Behind the simplicity of this retort lied an enlightening lesson for advertising agencies, marketers and anyone interested on the hype-ish viral marketing: global & universal is more efficient than local & specific.
Viral marketing ideas for small targets don’t fly – they might generate a little buzz, but will never become as relevant as you think they should be. Eventually, the emails, as the mad cows, will die before they reach someone they can infect. And then the epidemic process is ended.
Some of the most popular digital phenomena, like the 90′s dancing baby and the Mahir “I kiss you” fever, or, more recently, Subservient Chicken and that computer monitor glued on the wall, were not niche specific – they were as general as human humor and curiosity can be. They worked because they were able to cross demographics, cultural borders and interests, oceans. They were not threats, but definitely global (online) epidemics.
The exceptions to this rule are the uber-connected groups, like teens, geeks and gamers. And even then, only when the viruses are striking enough to infect anyone that it has contact with it and still be sent to as many friends as possible before the victim’s interest dies.
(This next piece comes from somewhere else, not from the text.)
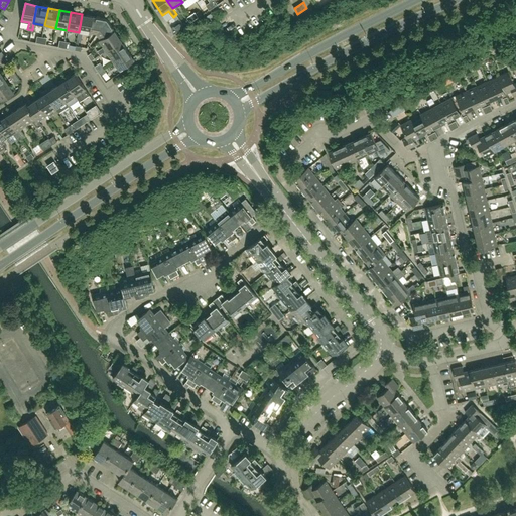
[(90,32),(93,16),(82,14),(79,32),(77,39),(82,40),(83,33),(90,34),(91,32),(90,32)]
That’s why projects like ‘Perfect Dark Zero’, Origen360 and the alien-targeted website for Halo 2 – to name just a few – were successful. Maybe you haven’t heard of them. But the gamers had, and they told each other immediately, transforming the challenges proposed on those campaigns into a collective challenge which none of them could refrain from being deliberately infected.
But the wings of a bird are not the only reason why the avian flu is so threatening. It’s also because this variation of the disease is relatively new, and we haven’t had time to develop antibodies against it yet.
Viral marketing campaigns behave the same way. In our case, the antibodies we have to cheat are the cynicism that every consumer develops against advertising in general. Especially for things they have seen before and are easily recognizable as ‘another attempt to separate them from their money’.
The only anti-antibody epidemic-planners and virus-builders have is a mix of creativity and a keen sense of how people react to something completely new (those two mysterious skills that everybody believes to have, but very few actually do). In the absence of this magical power, there is only one option left: being open to unpredictable results – and possible failure.
Remember the only reason that viruses survive, and often come back stronger years after we thought we have killed them all is because of mutation: those unstoppable mistakes in the DNA replication process that, in the end, are the ultimate cause of evolution.
Again, nature gives us a lesson. If you are not open for making mistakes, your marketing viruses are condemned to a sad, lonely and instant extinction.